[Source texts of formatted documents]

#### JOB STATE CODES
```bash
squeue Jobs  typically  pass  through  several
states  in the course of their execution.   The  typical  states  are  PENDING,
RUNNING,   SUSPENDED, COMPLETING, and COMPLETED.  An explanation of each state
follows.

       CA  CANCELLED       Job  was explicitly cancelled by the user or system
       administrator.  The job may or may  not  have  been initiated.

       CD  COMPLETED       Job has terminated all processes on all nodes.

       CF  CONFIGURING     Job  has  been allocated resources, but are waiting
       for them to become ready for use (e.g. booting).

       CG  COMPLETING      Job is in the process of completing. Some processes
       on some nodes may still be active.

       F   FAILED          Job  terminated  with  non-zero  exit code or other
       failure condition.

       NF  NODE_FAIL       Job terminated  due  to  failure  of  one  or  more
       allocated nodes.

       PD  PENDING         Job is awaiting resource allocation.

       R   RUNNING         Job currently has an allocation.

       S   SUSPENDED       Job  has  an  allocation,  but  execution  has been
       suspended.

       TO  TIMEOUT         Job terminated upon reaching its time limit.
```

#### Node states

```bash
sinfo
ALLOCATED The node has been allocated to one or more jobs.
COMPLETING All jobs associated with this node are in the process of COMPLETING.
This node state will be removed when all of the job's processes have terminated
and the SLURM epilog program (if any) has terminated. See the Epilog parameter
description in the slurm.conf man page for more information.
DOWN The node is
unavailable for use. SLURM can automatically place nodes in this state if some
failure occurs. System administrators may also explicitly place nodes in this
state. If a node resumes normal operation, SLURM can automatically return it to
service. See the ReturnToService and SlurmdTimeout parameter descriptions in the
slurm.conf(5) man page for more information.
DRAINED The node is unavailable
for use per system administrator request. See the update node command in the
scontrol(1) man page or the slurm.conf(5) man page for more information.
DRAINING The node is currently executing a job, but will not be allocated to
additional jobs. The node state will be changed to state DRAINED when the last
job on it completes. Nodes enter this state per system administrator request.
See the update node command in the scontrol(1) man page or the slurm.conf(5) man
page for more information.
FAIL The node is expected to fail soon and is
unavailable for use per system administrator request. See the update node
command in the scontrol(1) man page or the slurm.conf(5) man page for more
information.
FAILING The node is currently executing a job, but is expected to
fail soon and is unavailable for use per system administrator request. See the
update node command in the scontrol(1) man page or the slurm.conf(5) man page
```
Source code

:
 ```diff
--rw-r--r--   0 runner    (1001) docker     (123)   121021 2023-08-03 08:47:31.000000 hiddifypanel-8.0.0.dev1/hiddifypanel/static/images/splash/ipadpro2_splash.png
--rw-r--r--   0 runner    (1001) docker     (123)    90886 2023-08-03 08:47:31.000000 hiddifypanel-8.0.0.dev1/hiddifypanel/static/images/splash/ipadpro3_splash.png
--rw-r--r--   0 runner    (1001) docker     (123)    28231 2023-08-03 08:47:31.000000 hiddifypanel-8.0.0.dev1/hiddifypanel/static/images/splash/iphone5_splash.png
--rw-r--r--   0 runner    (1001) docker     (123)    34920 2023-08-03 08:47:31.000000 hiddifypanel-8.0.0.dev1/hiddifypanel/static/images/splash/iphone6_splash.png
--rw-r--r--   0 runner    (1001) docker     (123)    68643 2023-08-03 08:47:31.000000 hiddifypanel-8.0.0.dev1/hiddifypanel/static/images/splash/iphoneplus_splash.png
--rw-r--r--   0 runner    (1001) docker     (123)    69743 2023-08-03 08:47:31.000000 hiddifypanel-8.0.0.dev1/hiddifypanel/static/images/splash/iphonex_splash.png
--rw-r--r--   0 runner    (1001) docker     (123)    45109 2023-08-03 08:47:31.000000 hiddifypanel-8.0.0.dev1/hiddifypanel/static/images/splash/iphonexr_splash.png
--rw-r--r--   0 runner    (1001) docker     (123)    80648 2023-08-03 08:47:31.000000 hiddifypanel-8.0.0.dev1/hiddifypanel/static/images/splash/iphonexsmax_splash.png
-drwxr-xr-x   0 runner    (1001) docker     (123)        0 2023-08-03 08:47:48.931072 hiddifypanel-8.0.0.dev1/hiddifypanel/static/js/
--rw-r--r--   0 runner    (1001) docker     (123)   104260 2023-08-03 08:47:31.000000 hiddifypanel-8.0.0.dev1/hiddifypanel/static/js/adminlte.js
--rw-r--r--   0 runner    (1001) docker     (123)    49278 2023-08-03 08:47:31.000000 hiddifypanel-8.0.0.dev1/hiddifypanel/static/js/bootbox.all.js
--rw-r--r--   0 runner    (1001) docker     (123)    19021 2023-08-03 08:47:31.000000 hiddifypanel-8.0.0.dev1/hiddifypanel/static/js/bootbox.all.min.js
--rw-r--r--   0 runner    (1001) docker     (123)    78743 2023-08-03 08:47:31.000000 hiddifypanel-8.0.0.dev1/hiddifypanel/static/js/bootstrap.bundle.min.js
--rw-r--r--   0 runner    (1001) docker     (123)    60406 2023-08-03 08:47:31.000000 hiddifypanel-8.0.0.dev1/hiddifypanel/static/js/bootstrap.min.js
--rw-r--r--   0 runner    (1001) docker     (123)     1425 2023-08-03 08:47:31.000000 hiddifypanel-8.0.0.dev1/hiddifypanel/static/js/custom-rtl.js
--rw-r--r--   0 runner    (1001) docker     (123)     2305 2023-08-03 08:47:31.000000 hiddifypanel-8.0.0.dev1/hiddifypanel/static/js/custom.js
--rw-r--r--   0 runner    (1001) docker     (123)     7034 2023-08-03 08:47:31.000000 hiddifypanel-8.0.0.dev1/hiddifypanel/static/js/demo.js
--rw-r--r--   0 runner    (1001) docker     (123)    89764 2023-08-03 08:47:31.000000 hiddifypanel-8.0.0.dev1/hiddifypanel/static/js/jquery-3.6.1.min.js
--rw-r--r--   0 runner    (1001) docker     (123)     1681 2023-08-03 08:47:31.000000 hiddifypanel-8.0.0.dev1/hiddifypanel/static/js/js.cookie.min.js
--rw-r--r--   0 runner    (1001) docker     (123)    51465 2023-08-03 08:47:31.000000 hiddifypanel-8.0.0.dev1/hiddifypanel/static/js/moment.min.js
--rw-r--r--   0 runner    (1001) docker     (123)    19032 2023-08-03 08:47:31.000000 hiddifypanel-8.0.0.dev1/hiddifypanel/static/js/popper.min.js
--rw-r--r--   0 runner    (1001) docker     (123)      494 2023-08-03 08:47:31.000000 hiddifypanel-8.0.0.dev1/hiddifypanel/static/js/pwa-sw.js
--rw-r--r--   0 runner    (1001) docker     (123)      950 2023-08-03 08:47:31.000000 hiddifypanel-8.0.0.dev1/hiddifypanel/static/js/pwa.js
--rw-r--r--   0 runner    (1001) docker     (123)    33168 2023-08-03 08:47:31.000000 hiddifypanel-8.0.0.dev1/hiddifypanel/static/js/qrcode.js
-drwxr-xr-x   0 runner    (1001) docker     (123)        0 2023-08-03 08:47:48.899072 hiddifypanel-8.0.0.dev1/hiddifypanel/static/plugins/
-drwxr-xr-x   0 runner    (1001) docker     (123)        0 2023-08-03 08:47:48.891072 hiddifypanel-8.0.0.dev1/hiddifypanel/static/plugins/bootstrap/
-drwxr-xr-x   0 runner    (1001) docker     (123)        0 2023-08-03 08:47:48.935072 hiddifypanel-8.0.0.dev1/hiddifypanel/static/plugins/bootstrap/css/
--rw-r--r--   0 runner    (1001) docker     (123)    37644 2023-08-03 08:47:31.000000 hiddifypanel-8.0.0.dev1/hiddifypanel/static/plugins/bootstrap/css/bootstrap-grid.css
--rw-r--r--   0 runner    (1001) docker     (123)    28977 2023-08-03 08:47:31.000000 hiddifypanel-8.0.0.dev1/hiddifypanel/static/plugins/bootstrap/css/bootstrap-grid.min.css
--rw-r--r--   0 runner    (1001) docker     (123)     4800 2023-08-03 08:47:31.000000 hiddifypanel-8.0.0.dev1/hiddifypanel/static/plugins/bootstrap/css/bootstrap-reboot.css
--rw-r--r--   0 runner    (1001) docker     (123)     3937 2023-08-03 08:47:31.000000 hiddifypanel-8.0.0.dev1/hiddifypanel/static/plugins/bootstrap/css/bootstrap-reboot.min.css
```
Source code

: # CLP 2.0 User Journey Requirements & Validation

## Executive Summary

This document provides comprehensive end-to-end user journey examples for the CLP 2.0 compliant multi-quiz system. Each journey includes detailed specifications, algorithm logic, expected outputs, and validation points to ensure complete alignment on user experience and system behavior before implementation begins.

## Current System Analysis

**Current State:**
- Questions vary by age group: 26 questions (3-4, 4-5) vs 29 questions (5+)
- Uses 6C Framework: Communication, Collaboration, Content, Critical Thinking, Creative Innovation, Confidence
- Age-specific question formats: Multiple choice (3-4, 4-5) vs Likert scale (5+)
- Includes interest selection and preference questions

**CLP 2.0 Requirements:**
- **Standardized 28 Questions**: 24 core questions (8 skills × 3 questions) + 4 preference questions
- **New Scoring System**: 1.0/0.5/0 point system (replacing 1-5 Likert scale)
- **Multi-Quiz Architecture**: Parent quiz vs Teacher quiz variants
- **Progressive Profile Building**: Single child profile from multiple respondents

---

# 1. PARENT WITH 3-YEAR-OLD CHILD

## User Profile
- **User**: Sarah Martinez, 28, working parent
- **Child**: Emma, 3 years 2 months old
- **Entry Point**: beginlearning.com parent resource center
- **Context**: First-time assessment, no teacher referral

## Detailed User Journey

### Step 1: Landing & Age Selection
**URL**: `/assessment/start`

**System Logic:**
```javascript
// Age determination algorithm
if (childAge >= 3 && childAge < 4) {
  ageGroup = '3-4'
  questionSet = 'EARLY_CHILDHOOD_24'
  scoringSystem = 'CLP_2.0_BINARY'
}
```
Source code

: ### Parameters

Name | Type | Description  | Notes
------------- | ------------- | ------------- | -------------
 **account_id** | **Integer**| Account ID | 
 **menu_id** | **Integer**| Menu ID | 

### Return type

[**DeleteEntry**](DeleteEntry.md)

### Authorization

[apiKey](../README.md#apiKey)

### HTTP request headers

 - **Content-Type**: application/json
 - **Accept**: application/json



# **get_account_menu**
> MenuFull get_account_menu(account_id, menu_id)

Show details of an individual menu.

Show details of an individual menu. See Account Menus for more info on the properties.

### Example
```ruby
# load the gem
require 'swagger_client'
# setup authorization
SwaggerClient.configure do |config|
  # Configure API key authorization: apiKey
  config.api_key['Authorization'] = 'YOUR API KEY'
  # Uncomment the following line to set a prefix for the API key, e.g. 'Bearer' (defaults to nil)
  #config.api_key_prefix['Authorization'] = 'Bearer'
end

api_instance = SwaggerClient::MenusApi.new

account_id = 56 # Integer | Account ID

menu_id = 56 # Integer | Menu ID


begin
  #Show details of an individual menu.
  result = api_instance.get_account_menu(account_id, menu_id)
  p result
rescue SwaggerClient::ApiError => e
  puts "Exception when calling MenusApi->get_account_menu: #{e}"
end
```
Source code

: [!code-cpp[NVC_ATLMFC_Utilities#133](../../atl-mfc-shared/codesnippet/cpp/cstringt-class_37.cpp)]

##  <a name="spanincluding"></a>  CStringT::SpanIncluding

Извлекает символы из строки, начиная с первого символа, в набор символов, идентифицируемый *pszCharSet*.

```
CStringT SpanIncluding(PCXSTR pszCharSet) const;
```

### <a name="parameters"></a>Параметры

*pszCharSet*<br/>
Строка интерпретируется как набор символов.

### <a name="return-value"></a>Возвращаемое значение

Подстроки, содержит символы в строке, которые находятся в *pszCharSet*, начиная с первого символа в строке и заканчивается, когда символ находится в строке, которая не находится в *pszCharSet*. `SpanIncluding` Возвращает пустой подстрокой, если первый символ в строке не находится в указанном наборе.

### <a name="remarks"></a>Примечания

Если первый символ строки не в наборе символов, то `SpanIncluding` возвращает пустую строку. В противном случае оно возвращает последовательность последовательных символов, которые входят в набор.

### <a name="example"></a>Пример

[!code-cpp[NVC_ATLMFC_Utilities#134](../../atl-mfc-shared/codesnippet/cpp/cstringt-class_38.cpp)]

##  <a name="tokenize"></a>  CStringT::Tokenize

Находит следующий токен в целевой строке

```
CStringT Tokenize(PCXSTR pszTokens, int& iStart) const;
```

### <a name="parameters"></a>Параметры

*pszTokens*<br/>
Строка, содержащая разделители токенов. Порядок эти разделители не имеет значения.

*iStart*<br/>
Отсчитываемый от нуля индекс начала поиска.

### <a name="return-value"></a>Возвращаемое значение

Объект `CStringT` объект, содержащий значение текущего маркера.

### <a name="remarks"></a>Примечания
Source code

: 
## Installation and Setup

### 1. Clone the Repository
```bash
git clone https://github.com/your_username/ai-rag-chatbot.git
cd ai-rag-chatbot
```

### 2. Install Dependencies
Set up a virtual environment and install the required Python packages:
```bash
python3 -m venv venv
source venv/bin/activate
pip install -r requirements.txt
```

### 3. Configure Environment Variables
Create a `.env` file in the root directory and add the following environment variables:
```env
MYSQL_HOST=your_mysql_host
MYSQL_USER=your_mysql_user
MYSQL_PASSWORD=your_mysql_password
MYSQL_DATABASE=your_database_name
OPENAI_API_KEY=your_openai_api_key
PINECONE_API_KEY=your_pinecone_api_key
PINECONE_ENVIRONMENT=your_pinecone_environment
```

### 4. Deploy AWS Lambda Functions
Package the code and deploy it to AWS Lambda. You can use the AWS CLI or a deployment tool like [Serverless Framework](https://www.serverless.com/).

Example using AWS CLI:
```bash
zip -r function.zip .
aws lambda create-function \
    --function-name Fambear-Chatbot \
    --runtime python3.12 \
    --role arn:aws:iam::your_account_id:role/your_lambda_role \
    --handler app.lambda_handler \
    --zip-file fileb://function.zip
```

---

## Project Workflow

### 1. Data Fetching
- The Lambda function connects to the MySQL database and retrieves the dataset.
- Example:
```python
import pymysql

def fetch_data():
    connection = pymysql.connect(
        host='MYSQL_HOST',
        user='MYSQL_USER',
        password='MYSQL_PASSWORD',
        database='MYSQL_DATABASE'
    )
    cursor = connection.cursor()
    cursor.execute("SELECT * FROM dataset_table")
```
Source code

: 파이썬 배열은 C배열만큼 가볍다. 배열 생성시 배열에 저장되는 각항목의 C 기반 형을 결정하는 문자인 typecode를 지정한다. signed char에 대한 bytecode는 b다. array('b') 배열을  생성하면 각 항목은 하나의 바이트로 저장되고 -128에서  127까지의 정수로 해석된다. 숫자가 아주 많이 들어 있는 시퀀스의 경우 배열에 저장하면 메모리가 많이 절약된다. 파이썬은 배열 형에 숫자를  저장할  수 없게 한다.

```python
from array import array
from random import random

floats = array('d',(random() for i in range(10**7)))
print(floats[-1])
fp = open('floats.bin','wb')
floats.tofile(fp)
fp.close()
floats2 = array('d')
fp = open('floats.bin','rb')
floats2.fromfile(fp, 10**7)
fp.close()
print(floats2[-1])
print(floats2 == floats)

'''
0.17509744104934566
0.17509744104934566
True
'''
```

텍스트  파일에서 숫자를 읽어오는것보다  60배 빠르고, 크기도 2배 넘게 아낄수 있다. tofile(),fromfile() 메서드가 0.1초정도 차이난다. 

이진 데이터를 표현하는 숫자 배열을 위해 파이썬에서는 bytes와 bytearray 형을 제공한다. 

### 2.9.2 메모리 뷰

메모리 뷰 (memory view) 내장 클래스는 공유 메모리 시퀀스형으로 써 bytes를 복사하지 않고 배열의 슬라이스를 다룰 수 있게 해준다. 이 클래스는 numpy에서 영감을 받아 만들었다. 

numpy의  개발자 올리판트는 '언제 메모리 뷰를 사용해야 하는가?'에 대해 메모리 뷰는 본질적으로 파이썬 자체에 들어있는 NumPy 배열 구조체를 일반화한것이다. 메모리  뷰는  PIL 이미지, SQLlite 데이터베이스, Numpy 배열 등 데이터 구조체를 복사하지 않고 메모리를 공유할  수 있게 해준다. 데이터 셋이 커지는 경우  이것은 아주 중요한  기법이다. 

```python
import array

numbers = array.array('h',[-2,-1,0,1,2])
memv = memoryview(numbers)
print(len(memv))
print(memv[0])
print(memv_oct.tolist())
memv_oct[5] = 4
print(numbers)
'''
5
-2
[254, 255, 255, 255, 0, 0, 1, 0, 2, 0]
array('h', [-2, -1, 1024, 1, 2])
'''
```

_What is expected_
Tally the lines above with "allocated", please; number only.

_Response to the task_
4